■ 袁正林
小时候,看什么都新鲜。天上的白云像刚弹好的棉花,被风推着缓缓游走;地上的蚂蚁排着长队,为一粒米能忙活整个下午。可说来也怪,如今记忆深处最难忘的,却是东南方向那座沉默的山。
那时候是农耕社会的尾巴,没有工业烟囱,空气清透得像水洗过一样。尤其夏日雨后,彩虹常常毫无预兆地横跨天际,从村东的稻田一直弯到西边的竹林。我总是光着脚丫,跑上家门前高高的石阶,倚着门框朝东南方凝望。几十里外,铜官山竟能看得一清二楚——它拔地而起,山脊如黛色的笔锋,在平原尽处划出一道挺拔的剪影。
幼小的心里便埋下一颗种子:什么时候,能走到那座山下,亲手摸摸它的石头?什么时候,能站在山顶,看看我家的屋顶变成多小的一粒黑点?于是,每个黄昏,我对着那抹远山出神,看朝霞把它染成金粉。风从东南吹来,我便想,那是山捎来的口信吗?

### 你的任务
请原样输出这篇回忆铜官山的散文中从“那时候是农耕社会的尾巴,没有”到“我便想,那是山捎来的口信吗?”之间的文字，首尾两处都包括在内。 后面的条目与这篇散文没有关联。

(像素坐标列表)
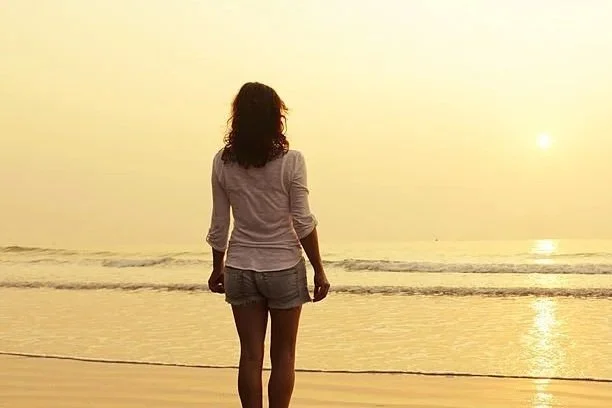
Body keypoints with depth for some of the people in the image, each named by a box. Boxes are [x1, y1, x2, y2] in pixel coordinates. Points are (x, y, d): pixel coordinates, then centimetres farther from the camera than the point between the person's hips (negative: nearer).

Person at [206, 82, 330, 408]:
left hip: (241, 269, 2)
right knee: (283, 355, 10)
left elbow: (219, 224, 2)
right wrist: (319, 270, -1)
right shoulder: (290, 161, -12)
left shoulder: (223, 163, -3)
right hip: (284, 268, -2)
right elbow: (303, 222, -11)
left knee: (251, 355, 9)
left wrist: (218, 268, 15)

### 任务答复
那时候是农耕社会的尾巴,没有工业烟囱,空气清透得像水洗过一样。尤其夏日雨后,彩虹常常毫无预兆地横跨天际,从村东的稻田一直弯到西边的竹林。我总是光着脚丫,跑上家门前高高的石阶,倚着门框朝东南方凝望。几十里外,铜官山竟能看得一清二楚——它拔地而起,山脊如黛色的笔锋,在平原尽处划出一道挺拔的剪影。
幼小的心里便埋下一颗种子:什么时候,能走到那座山下,亲手摸摸它的石头?什么时候,能站在山顶,看看我家的屋顶变成多小的一粒黑点?于是,每个黄昏,我对着那抹远山出神,看朝霞把它染成金粉。风从东南吹来,我便想,那是山捎来的口信吗?